Populist takeover of european politics


A surge in support for far-right and populist parties within many European countries is fueling concern that the centrist consensus that has defined Europe's postwar order could break down in 2024.

In 2023, Geert Wilders and his Freedom Party secured mainstream support for the first time to win the Dutch elections. Robert Fico's left-wing nationalist Smer came back to power in Slovakia. Support for the far-right Alternative for Germany (AfD) surged to record highs. Far-right and far-left parties in France currently have over 50% support combined. Economic headwinds, migratory pressures, some Ukraine war fatigue, and intra-EU discord are kindling fears of a populist sweep at the European Parliament elections in June.

But Europe's center will hold in 2024.

Euroskeptic and populist parties should capture around a quarter of European Parliament seats. An alliance of Europe's center-right parties with far-right and populist parties is politically unlikely. Even if their politics align, they will not account for a sizable majority in the European Parliament. Therefore, the traditional European coalition—comprising the center-right, social democrats, liberals, and Greens—will maintain power in the EU's legislature, and the European Commission (the bloc's executive) will be chosen by consensus among centrist candidates.

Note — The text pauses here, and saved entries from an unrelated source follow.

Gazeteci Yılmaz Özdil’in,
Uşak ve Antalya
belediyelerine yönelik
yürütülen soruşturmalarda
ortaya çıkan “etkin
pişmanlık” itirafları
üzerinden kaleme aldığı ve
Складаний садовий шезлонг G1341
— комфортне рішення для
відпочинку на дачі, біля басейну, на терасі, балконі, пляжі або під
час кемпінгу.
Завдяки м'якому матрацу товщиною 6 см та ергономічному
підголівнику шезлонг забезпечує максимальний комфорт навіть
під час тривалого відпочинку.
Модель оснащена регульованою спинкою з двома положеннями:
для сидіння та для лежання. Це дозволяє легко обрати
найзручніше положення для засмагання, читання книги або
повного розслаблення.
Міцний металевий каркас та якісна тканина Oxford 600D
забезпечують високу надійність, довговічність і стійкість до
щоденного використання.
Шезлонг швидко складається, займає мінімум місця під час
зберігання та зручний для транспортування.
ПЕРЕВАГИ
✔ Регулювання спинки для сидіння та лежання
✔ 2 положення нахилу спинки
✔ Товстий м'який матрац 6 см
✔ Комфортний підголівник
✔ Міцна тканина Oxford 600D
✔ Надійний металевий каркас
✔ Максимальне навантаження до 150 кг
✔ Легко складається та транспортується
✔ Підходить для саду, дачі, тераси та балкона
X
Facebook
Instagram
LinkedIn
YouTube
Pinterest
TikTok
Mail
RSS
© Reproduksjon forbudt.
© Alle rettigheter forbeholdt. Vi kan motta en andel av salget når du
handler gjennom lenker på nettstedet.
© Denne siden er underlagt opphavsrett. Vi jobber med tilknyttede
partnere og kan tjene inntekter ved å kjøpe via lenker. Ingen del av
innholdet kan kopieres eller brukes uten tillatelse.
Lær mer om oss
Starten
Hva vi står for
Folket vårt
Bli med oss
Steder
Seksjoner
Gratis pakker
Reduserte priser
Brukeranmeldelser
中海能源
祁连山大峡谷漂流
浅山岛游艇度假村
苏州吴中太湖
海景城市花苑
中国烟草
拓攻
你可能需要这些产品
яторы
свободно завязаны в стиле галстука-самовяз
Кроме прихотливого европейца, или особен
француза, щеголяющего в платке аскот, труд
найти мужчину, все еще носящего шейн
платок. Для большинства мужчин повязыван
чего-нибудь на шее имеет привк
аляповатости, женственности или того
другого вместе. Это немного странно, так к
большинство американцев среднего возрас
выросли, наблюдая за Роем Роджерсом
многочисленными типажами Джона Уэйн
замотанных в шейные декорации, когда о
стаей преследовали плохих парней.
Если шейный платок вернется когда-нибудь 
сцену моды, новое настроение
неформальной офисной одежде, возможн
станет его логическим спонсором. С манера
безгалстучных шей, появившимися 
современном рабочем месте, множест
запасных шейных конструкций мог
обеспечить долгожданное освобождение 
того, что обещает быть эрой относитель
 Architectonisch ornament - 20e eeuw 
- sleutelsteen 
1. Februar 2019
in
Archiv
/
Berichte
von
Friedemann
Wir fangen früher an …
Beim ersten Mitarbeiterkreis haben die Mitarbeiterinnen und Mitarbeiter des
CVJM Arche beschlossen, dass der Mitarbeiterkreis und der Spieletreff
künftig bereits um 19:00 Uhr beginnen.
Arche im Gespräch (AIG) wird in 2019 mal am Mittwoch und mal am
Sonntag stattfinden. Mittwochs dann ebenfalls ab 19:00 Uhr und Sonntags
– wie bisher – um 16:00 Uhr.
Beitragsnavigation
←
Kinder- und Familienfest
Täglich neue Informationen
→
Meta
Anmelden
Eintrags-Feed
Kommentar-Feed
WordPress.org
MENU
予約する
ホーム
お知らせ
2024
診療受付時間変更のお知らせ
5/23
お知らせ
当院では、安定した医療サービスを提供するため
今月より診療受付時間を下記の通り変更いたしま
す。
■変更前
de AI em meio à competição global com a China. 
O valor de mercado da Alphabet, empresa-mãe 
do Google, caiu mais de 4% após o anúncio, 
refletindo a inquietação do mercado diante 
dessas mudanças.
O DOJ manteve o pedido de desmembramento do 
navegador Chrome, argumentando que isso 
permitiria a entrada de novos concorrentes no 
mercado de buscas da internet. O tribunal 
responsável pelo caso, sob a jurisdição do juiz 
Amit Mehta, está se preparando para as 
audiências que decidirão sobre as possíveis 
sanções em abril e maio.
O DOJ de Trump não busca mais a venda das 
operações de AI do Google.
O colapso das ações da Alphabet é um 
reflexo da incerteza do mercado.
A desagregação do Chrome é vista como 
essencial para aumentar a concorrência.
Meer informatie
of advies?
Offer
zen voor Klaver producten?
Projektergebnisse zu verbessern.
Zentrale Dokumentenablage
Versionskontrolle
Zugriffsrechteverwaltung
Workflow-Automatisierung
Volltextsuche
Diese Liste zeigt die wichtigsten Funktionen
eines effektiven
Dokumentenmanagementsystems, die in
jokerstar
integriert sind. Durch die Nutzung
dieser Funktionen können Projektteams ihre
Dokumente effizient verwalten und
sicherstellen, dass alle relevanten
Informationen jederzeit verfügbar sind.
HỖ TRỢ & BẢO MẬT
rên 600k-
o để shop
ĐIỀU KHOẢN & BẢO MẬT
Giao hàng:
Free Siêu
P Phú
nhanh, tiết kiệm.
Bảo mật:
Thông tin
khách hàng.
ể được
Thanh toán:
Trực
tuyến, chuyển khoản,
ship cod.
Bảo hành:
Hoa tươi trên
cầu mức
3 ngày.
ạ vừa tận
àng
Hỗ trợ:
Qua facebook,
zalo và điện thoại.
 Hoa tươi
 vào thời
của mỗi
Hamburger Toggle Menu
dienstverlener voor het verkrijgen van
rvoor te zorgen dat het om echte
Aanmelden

Hungarian Prime Minister Viktor Orban will continue obstructing EU decision-making, but centrist governments in the majority of member states will manage to find workarounds. Moreover, Orban will no longer have the support of his crucial former allies in Warsaw after Polish voters replaced a xenophobic right-wing government with an EU-friendly centrist one in 2023. Despite pushback from Hungary and other headwinds, financial support for Ukraine is likely to be maintained near current levels this year. Even in countries led by antiestablishment parties, such as Italian Prime Minister Giorgia Meloni's Brothers of Italy, decision-making will remain overwhelmingly pragmatic—even centrist.

Populists and right-wingers will continue to make gains and strike fear into the European political establishment. But limited setbacks for mainstream parties in European Parliament, national, and local elections will neither upend the European political order nor fundamentally derail revamped EU ambitions following the twin crises of the Covid-19 pandemic and the Ukraine war.

Centrist pro-EU parties will retain a majority
 


brics vs. g7


On 1 January, the BRICS welcomed new members Saudi Arabia, Iran, Egypt, the United Arab Emirates, and Ethiopia. Some have argued that this expanded BRICS will become an anti-US counterweight to the G7 and the West. This view also holds that China will co-opt the organization, and through it, expand its influence over the Global South.

We disagree.

The expanded BRICS, like the original organization, will be a weak group, with much less institutional coherence than the G7. The group's original members—China, India, Russia, South Africa, and Brazil—have little in common beyond a shared desire to boost their status on the global stage. They also have dramatically different political and economic systems. The addition of new members will make consensus—a requirement for the group to take any action—even harder to reach than it already is. The expanded BRICS now includes two pairs of countries that are longtime rivals: China and India plus Saudi Arabia and Iran.

China will have important influence in the BRICS, to be sure, but its attempt to co-opt the group won't work. India is a critical member—especially and increasingly as a leader of the Global South—and will oppose most initiatives that strengthen Chinese clout. Also, most BRICS countries seek good relations with both the US and China and don't want to jeopardize their existing (and in some cases growing) diplomatic and commercial ties with the G7. Therefore, they will place limits on Chinese sway.

The BRICS will not emerge as a China-led rival to the G7 this year—or anytime soon.